The researchers behind this project highlight an “Aha!” moment that users can experience firsthand with minimal computational costs.
For those interested in exploring the methodology, a detailed experiment log is available on Weights & Biases, with further insights shared in a Twitter thread. The team has also confirmed that a formal research paper is forthcoming.
The research team selected the “countdown game” as their test environment, a mathematical challenge where the AI generates equations from a set of numbers to reach a specific target.
This game is ideal for testing problem-solving capabilities, as it requires logical reasoning and strategic trial-and-error to improve over time.

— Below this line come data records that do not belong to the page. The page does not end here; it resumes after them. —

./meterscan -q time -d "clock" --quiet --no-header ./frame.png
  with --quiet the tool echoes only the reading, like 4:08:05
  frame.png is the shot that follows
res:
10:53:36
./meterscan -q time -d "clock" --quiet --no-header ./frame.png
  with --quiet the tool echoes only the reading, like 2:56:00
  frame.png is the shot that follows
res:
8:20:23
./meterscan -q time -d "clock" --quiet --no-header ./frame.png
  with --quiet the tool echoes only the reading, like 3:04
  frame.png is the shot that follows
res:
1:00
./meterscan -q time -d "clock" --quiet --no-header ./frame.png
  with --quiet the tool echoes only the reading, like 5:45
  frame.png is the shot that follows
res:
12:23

Initially, the model produced random outputs with no clear strategy.
However, through reinforcement learning, it gradually refined its approach, developing logical reasoning skills independently.

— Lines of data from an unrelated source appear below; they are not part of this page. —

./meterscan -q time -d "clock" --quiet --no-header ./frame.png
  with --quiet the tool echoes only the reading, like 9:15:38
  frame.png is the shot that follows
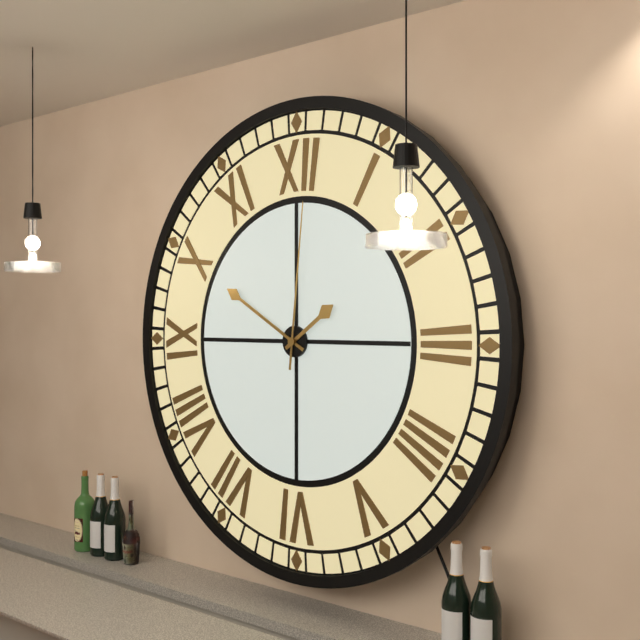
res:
1:50:01
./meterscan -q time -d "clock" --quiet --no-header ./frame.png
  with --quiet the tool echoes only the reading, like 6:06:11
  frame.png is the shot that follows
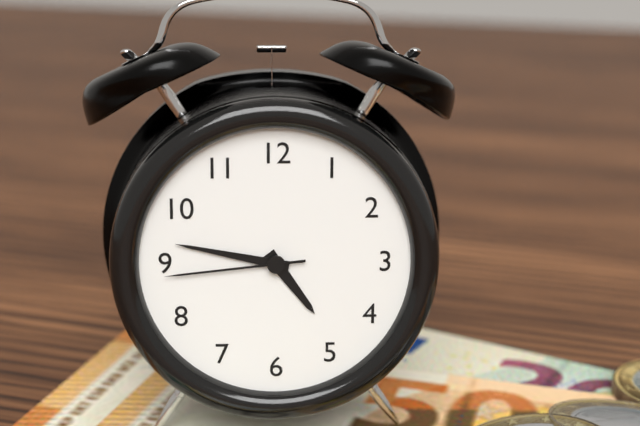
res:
4:47:44
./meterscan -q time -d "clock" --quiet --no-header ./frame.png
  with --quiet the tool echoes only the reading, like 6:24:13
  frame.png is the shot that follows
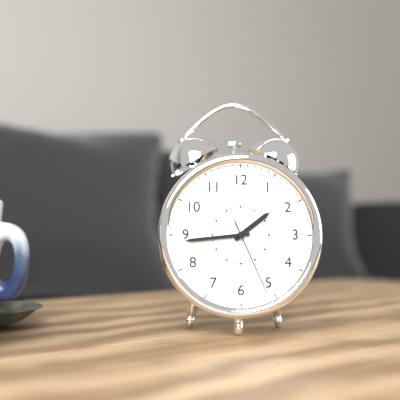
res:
1:44:26
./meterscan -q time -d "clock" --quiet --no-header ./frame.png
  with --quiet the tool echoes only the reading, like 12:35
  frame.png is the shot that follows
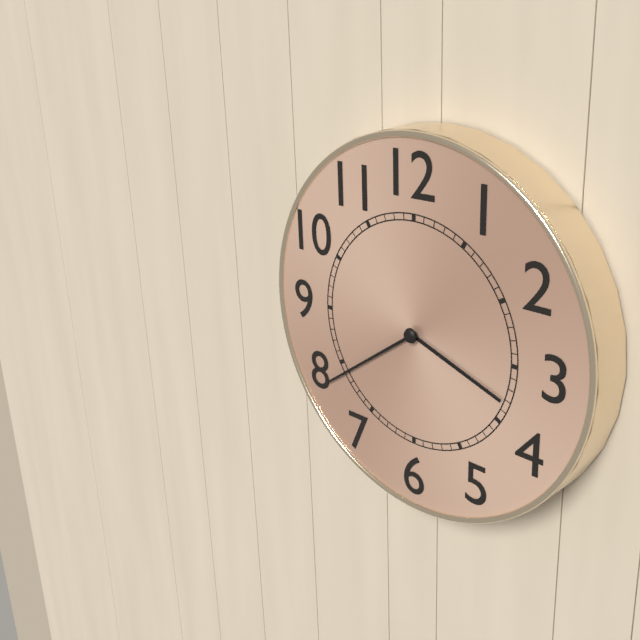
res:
3:39
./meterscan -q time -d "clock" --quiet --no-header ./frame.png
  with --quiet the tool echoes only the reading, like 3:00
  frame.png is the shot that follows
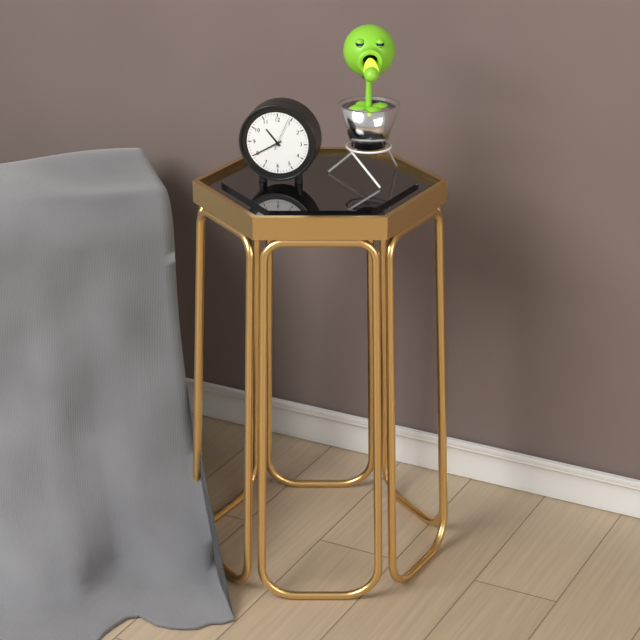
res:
10:40
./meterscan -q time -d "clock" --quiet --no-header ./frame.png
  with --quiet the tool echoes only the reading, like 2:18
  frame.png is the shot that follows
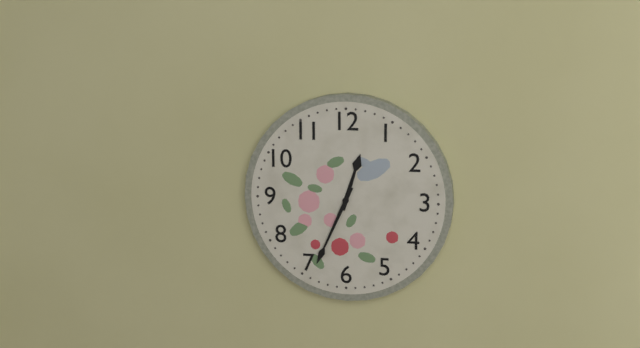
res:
12:34
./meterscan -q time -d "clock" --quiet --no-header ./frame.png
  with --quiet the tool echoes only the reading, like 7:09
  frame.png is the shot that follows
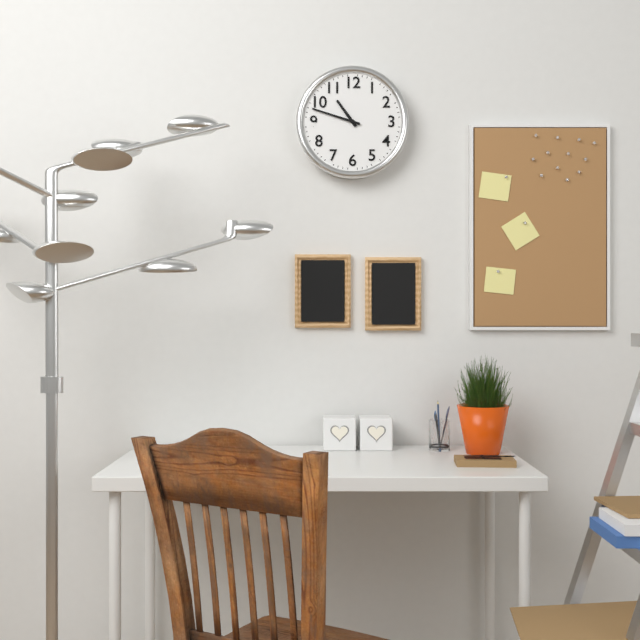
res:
10:48
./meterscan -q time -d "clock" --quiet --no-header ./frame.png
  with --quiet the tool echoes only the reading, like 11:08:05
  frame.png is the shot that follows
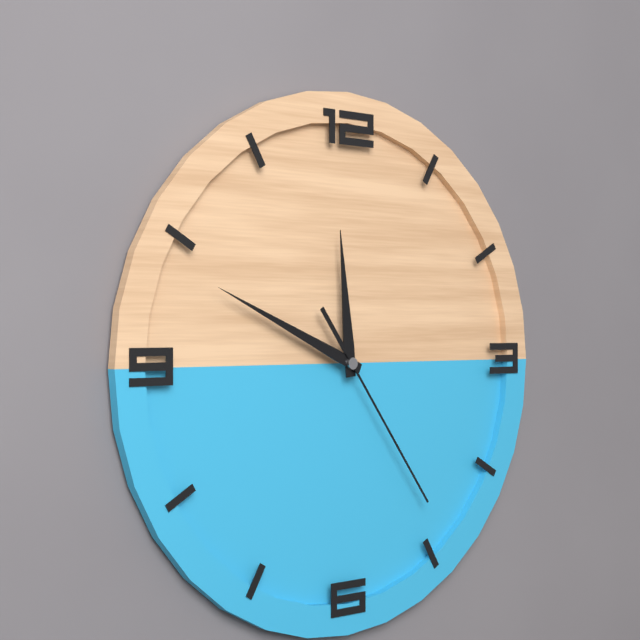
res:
11:49:24
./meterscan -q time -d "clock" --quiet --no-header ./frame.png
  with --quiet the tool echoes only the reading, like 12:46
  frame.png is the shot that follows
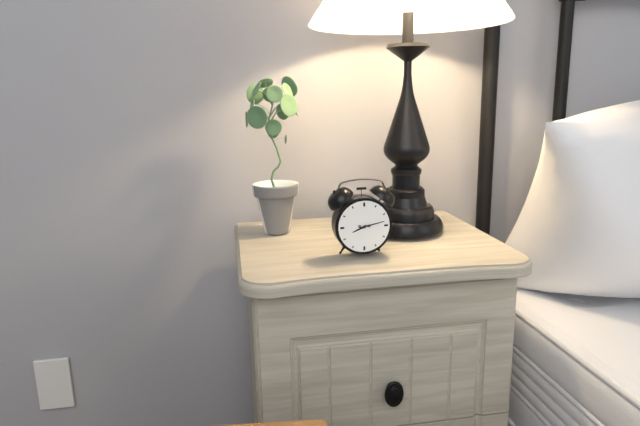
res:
8:13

Running TinyZero: Installation and Setup
To replicate TinyZero, users can follow a straightforward setup process:
Installation Steps
- Create Environment:
conda create -n zero python=3.9
- Install Torch (optional):
pip install torch==2.4.0 --index-url https://download.pytorch.org/whl/cu121
- Install vLLM:
pip3 install vllm==0.6.3
- Install veRL and Dependencies:
pip install -e . pip3 install flash-attn --no-build-isolation pip install wandb IPython matplotlib
Countdown Task: Training TinyZero
Data Preparation
Activate the environment and preprocess the dataset:
conda activate zero
python ./examples/data_preprocess/countdown.py --local_dir {path_to_your_dataset}
Training on a Single GPU
For models up to 1.5B parameters, a single GPU setup works effectively:
export N_GPUS=1
export BASE_MODEL={path_to_your_model}
export DATA_DIR={path_to_your_dataset}
export ROLLOUT_TP_SIZE=1
export EXPERIMENT_NAME=countdown-qwen2.5-0.5b
export VLLM_ATTENTION_BACKEND=XFORMERS
bash ./scripts/train_tiny_zero.sh
Scaling Up: Training a 3B+ Model
For larger models that exhibit more advanced reasoning skills, a two-GPU configuration is recommended:
export N_GPUS=2
export BASE_MODEL={path_to_your_model}
export DATA_DIR={path_to_your_dataset}
export ROLLOUT_TP_SIZE=2
export EXPERIMENT_NAME=countdown-qwen2.5-3b
export VLLM_ATTENTION_BACKEND=XFORMERS
bash ./scripts/train_tiny_zero.sh
Instruct Ablation: Experimenting with Qwen-2.5-3B
The team also experimented with an instruction-tuned version of Qwen-2.5-3B. This requires additional data preprocessing:
conda activate zero
python examples/data_preprocess/countdown.py --template_type=qwen-instruct --local_dir={path_to_your_dataset}
Training follows a similar two-GPU setup:
export N_GPUS=2
export BASE_MODEL={path_to_your_model}
export DATA_DIR={path_to_your_dataset}
export ROLLOUT_TP_SIZE=2
export EXPERIMENT_NAME=countdown-qwen2.5-3b-instruct
export VLLM_ATTENTION_BACKEND=XFORMERS
bash ./scripts/train_tiny_zero.sh
TinyZero was developed based on the veRL framework and employs the Qwen2.5 series base models. The research team, comprising Jiayi Pan, Junjie Zhang, Xingyao Wang, Lifan Yuan, Hao Peng, and Alane Suhr, has made the project open-source, accessible on GitHub here.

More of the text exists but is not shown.